Dado que ningún concreto de cemento portland es totalmente inmune al ataque de ácidos, los aditivos pueden usarse sólo para disminuir la tasa de deterioro. Los aditivos reductores de agua, incluyendo los superplastificantes, reducen la relación agua-cemento y, por lo tanto, la permeabilidad. Sin embargo, a medida que el concreto se deteriora, nuevas superficies están expuestas al ácido, especialmente cuando los productos de la reacción son solubles.
Los ácidos oxálico y fosfórico forman productos de reacción insolubles que no se pueden quitar fácilmente. Para los concretos expuestos a estos ácidos, la permeabilida del concreto se reduce con aditivos tales como reductores de agua o puzolana.
Las microsílices tienen un campo de acción diferente al sumar su notable incremento de la impermeabilidad, a su disminución de porosidad, y significativo aumento de la resistencia. Por su importancia en el control del ataque por ácidos se las trata con mayor detalle en el Anexo 1.

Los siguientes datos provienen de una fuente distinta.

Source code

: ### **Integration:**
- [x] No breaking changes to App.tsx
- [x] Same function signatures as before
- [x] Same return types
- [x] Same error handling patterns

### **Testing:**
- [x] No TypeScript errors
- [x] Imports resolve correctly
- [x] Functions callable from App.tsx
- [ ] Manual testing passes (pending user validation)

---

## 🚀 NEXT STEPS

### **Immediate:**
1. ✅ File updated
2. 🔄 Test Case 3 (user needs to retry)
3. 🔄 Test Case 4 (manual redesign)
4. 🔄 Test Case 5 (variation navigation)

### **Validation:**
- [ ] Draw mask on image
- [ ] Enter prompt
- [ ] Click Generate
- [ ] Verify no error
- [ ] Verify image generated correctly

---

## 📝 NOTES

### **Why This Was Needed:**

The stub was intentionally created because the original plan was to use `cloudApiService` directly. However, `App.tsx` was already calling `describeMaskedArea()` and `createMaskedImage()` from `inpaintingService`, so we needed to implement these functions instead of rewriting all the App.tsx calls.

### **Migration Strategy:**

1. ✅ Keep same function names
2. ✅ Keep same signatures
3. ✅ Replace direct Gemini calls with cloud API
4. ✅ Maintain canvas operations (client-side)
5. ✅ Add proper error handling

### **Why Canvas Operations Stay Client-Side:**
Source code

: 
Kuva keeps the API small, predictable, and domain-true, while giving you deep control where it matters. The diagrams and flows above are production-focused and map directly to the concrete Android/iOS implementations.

Finalmente conviene indicar que antes de decidir el uso de una combinación de aditivos para mejorar la resistencia al ataque químico en general y el ataque por ácidos en particular, se sugiere las pruebas en servicio. Las pruebas de diferentes combinaciones en instalaciones existentes, pueden proporcionar datos que ayudarán a cuantificar los efectos del aditivo en el rendimiento. Estos datos pueden ser empleados para determinar si algún incremento en la vida de diseño del concreto es lo suficientemente significativo para justificar el costo agregado del aditivo usado.